Assignment:
Extract every line of the entries below that contains the word "largest". Case counts.

Extracted entries:
○ ○ ○ ○ ○ ○ ○
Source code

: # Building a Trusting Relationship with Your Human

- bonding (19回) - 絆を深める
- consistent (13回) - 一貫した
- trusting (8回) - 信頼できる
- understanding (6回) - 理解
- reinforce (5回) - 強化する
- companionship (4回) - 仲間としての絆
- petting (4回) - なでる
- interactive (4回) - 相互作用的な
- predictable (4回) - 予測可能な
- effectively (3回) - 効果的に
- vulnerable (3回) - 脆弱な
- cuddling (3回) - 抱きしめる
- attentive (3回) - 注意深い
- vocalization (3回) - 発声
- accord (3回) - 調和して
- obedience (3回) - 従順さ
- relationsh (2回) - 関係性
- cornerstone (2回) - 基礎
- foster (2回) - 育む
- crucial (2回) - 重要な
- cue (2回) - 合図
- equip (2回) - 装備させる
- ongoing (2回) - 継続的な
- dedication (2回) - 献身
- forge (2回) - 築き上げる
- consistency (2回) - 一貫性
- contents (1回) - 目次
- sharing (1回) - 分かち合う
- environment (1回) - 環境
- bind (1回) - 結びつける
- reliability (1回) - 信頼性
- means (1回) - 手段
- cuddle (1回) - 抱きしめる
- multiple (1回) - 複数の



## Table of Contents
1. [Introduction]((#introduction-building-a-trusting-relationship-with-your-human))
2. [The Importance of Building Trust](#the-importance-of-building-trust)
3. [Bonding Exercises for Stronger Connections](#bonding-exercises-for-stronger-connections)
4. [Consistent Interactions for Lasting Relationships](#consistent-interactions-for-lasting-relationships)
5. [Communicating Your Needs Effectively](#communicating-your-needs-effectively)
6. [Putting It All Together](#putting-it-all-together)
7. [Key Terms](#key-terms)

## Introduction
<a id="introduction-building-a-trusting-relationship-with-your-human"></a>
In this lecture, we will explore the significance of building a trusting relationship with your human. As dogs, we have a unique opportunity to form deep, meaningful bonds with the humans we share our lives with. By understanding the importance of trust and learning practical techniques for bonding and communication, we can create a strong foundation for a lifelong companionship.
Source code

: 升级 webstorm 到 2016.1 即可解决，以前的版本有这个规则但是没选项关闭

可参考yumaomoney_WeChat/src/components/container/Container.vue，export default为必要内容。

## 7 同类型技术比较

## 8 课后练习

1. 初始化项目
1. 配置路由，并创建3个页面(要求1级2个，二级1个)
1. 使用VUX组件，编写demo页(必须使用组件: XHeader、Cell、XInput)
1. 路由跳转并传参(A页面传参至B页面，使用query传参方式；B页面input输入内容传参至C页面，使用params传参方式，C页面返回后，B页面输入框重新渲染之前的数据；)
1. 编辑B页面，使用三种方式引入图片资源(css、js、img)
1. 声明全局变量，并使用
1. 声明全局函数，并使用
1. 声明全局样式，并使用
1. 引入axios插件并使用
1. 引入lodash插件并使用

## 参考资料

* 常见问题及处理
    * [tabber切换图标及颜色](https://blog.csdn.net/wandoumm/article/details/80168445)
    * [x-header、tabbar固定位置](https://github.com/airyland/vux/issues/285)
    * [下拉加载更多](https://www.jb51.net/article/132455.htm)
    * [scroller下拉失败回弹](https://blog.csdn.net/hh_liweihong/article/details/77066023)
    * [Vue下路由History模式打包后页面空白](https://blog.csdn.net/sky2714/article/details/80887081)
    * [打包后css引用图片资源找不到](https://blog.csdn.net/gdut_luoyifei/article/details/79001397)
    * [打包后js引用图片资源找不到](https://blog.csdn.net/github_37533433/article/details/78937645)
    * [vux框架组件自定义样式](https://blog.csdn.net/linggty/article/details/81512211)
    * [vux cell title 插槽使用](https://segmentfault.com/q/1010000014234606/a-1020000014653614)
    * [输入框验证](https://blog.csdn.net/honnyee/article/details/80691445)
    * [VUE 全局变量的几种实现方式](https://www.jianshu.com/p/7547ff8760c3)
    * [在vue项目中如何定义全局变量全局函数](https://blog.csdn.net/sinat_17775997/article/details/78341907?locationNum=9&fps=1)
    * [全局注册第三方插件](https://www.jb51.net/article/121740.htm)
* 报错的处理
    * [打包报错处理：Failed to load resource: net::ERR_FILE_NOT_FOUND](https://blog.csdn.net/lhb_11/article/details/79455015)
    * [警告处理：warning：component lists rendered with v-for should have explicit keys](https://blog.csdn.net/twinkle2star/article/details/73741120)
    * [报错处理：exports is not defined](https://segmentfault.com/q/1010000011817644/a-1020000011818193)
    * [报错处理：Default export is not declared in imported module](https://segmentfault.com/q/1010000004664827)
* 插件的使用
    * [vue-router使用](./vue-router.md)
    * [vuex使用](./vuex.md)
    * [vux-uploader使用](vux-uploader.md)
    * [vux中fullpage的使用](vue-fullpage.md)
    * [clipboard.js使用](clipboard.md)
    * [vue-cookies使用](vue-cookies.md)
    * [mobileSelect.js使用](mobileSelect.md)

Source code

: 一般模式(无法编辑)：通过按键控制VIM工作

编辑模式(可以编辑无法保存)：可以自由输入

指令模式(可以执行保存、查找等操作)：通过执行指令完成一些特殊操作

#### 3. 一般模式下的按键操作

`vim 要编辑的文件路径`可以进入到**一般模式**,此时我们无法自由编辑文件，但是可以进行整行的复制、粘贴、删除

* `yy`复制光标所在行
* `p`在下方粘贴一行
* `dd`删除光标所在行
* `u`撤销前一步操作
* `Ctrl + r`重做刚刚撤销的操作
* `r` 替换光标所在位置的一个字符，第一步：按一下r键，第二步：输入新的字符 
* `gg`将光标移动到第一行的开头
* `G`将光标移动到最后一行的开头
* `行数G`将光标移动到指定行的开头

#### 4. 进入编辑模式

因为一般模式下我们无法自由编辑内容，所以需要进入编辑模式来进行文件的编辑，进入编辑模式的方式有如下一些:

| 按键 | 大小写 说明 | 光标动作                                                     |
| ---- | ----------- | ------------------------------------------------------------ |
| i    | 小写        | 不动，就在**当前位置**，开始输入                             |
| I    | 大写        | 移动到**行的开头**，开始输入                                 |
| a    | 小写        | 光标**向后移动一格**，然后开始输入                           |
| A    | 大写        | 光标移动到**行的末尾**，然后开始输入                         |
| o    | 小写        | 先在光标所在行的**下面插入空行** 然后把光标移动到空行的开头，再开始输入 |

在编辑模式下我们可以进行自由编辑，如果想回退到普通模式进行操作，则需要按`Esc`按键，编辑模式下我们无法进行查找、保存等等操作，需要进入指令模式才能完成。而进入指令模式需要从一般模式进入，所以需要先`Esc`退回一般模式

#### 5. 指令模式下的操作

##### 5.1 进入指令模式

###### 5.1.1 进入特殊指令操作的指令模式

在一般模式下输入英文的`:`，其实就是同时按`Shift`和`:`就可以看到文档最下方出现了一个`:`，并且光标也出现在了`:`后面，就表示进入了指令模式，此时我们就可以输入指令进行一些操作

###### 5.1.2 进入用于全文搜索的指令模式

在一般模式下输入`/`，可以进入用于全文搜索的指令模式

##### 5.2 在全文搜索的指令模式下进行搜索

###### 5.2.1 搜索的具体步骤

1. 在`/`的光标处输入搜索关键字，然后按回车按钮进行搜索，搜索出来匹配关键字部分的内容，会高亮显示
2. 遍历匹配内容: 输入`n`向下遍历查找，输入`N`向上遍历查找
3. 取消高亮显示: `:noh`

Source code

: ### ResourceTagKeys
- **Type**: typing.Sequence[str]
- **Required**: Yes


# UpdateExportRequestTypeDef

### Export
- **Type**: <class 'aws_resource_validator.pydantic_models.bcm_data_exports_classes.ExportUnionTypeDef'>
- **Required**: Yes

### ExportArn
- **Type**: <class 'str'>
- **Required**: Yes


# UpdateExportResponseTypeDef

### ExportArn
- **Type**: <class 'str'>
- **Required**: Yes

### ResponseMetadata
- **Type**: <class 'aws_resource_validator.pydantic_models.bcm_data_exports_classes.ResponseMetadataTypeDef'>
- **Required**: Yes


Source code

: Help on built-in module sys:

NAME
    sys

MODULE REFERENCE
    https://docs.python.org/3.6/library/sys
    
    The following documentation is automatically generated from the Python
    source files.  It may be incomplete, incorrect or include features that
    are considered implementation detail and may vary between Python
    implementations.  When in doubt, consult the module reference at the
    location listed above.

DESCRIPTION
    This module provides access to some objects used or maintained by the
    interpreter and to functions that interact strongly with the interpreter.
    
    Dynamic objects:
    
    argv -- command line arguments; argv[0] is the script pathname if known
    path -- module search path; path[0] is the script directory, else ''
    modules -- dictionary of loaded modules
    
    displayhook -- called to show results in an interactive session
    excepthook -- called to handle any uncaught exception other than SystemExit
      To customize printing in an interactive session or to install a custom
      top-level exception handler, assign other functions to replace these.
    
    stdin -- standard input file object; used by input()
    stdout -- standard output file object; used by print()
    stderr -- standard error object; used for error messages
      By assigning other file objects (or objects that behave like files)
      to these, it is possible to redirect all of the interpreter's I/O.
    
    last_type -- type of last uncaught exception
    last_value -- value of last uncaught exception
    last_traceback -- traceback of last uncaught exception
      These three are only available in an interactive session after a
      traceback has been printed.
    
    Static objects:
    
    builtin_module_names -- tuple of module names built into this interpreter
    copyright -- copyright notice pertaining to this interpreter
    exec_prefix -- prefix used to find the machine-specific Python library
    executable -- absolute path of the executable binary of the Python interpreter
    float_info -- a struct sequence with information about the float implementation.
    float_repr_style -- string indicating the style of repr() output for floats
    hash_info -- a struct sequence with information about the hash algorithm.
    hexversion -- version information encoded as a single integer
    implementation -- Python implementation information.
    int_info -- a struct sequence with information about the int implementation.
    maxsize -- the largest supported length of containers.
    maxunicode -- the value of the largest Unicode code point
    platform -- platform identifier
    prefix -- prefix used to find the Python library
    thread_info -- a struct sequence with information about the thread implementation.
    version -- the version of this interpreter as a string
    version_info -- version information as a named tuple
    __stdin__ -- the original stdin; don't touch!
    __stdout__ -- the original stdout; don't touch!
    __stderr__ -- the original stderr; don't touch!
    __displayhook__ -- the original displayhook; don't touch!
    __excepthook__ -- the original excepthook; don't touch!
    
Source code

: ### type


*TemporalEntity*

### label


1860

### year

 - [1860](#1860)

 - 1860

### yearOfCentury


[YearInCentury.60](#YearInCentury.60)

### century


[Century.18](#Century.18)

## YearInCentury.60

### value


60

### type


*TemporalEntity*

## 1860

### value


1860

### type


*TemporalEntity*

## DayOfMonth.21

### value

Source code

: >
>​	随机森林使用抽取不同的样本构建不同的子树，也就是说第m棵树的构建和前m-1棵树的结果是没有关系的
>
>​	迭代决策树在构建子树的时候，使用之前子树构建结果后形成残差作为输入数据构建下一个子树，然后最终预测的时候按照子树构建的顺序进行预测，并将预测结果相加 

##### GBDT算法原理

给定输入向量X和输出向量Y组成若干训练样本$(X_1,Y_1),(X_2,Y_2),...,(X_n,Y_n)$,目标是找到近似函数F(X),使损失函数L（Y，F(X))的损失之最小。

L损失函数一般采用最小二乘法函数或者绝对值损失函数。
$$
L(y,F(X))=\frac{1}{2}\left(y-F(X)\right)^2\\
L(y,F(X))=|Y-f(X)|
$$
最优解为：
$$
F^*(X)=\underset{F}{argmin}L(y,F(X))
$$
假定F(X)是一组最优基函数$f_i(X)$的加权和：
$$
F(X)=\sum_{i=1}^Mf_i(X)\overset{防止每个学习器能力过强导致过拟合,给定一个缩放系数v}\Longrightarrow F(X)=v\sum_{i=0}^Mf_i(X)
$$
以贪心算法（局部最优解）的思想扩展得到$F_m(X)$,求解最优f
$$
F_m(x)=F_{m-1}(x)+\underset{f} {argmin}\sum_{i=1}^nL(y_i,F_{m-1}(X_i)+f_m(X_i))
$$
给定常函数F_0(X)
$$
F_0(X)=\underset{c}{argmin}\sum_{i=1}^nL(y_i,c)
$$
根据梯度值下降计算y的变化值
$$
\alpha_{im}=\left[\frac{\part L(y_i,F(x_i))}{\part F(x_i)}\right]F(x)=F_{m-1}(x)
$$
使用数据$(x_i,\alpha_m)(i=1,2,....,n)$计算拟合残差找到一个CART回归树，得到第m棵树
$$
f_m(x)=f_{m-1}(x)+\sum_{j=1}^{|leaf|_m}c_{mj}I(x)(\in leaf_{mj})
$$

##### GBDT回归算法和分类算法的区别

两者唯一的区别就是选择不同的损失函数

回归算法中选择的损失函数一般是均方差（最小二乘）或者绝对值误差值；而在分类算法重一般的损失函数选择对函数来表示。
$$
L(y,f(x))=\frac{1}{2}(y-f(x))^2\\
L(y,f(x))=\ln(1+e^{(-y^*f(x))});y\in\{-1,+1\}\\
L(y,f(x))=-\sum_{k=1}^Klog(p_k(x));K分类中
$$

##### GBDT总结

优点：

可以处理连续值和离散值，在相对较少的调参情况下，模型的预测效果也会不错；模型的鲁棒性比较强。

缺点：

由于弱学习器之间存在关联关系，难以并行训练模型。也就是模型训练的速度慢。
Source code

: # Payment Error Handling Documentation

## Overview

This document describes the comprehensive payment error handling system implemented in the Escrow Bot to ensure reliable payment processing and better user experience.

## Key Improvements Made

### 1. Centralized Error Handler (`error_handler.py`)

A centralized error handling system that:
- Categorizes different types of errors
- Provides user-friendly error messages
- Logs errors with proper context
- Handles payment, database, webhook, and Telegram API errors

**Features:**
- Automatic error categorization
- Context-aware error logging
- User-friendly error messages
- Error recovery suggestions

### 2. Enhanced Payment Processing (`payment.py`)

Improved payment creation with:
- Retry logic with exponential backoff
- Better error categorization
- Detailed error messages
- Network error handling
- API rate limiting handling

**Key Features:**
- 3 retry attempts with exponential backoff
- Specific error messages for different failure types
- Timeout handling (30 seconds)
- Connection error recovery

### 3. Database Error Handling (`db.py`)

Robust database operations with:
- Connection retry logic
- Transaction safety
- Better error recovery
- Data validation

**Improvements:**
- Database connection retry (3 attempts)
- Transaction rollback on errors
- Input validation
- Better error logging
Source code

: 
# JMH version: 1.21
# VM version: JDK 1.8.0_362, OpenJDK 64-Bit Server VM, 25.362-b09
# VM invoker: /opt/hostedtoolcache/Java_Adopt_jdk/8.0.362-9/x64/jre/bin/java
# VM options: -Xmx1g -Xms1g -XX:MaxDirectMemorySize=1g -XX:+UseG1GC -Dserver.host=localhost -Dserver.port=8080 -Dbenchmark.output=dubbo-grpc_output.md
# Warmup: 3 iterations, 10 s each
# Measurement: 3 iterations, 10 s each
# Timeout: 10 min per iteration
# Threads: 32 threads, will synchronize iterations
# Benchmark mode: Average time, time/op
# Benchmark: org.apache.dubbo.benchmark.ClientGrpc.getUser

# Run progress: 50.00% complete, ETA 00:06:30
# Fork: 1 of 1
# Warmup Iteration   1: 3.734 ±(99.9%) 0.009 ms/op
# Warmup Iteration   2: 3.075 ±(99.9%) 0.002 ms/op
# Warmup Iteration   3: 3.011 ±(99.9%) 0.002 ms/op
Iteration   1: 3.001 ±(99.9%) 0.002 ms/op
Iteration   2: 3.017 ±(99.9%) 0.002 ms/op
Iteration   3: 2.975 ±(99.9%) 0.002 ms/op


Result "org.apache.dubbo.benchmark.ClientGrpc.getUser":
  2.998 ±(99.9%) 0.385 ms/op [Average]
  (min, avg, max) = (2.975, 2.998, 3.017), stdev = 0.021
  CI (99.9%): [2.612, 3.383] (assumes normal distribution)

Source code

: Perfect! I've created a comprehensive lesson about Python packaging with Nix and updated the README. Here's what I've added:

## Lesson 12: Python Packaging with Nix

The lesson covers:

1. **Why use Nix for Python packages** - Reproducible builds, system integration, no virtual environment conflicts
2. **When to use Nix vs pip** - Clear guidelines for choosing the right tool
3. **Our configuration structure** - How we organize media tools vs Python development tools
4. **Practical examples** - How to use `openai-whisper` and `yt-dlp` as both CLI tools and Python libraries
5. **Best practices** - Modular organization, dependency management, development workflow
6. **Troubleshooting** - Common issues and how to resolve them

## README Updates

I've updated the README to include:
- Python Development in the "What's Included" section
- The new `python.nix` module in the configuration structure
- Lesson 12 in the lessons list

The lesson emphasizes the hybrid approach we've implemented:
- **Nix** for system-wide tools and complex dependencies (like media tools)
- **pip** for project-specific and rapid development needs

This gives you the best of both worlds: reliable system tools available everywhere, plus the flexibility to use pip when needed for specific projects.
○ ○ ○ ○ ○ ○ ○
Answer to the problem:
    maxsize -- the largest supported length of containers.
    maxunicode -- the value of the largest Unicode code point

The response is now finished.